React Native quickstart

1. Install hypertune

Once you have an Expo / React Native application ready, install Hypertune's JavaScript SDK:

npm install hypertune

2. Set environment variables

Define the following environment variables in your .env file:

EXPO_PUBLIC_HYPERTUNE_TOKEN=token
HYPERTUNE_FRAMEWORK=reactNative
HYPERTUNE_OUTPUT_DIRECTORY_PATH=generated

Replace token with your main project token which you can find in the Settings tab of your project.

3. Generate the client

Generate a type-safe client to access your flags by running:

npx hypertune

4. Use the client

Create a new <AppHypertuneProvider> component that wraps the generated <HypertuneProvider> component:

import { HypertuneProvider } from "../generated/hypertune.react";

export default function AppHypertuneProvider({
  children,
}: {
  children: React.ReactNode;
}) {
  return (
    <HypertuneProvider
      createSourceOptions={{
        token: process.env.EXPO_PUBLIC_HYPERTUNE_TOKEN!,
      }}
      rootArgs={{
        context: {
          environment:
            process.env.NODE_ENV === "development"
              ? "development"
              : "production",
          user: { id: "1", name: "Test", email: "hi@test.com" },
        },
      }}
    >
      {children}
    </HypertuneProvider>
  );
}

Wrap your app with the <AppHypertuneProvider> component:

import { View } from "react-native";
import AppHypertuneProvider from "./components/AppHypertuneProvider";
import ClientComponent from "./components/ClientComponent";

export default function App() {
  return (
    <AppHypertuneProvider>
      <View
        style={{
          flex: 1,
          justifyContent: "center",
          alignItems: "center",
        }}
      >
        <ClientComponent />
      </View>
    </AppHypertuneProvider>
  );
}

Then use the generated useHypertune hook:

import { Text } from "react-native";
import { useHypertune } from "../generated/hypertune.react";

export default function ClientComponent() {
  const hypertune = useHypertune();

  const exampleFlag = hypertune.exampleFlag({ fallback: false });

  return <Text>Example Flag: {String(exampleFlag)}</Text>;
}

5. (Optional) Include a build-time logic snapshot

If you try accessing a flag immediately after the app loads, you'll get your hardcoded fallback value if the SDK hasn't initialized from Hypertune Edge yet. This can result in a UI flicker or layout shift if the flag value changes when the SDK initializes.

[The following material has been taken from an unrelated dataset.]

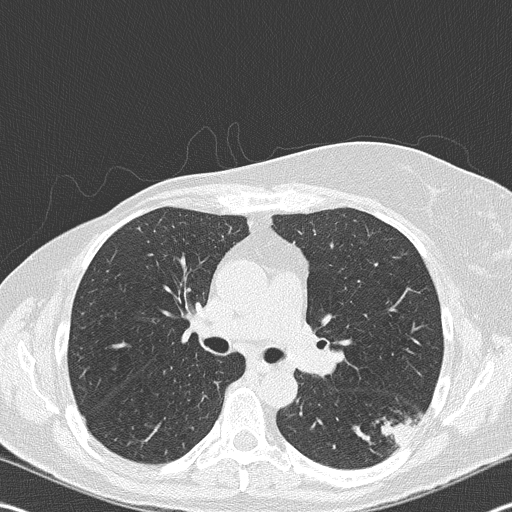
Low-dose screening chest CT, one axial slice; slice 111 of 177 in the series (ordered by position); reconstruction kernel B50f; 120 kVp; lung window (W 1500 / L -600 HU); 2 mm slice thickness; 512 × 512 image matrix.
Structures marked on this image (expert manual segmentation):
- lesion 1 (tumor, upper lobe of right lung): bounding box (x1, y1, x2, y2) in pixels: (381, 415, 420, 446)
- lesion 2 (nodule, hilum of left lung): (304, 350, 339, 374)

To avoid this, you can include a snapshot of your flag logic in the generated client at build time. The SDK will instantly initialize from the snapshot first before fetching the latest flag logic from Hypertune Edge.

Add the following environment variable to your .env file:

HYPERTUNE_INCLUDE_INIT_DATA=true

Then regenerate the client.

You can keep the snapshot fresh by setting up a webhook to regenerate the client and redeploy your app on every Hypertune commit. In this case, you don't need to initialize from Hypertune Edge at all.

That's it

Now you can update the logic for exampleFlag from the Hypertune UI without updating your code or waiting for a new build, deployment or app release.

To add a new flag, create it in the Hypertune UI then regenerate the client.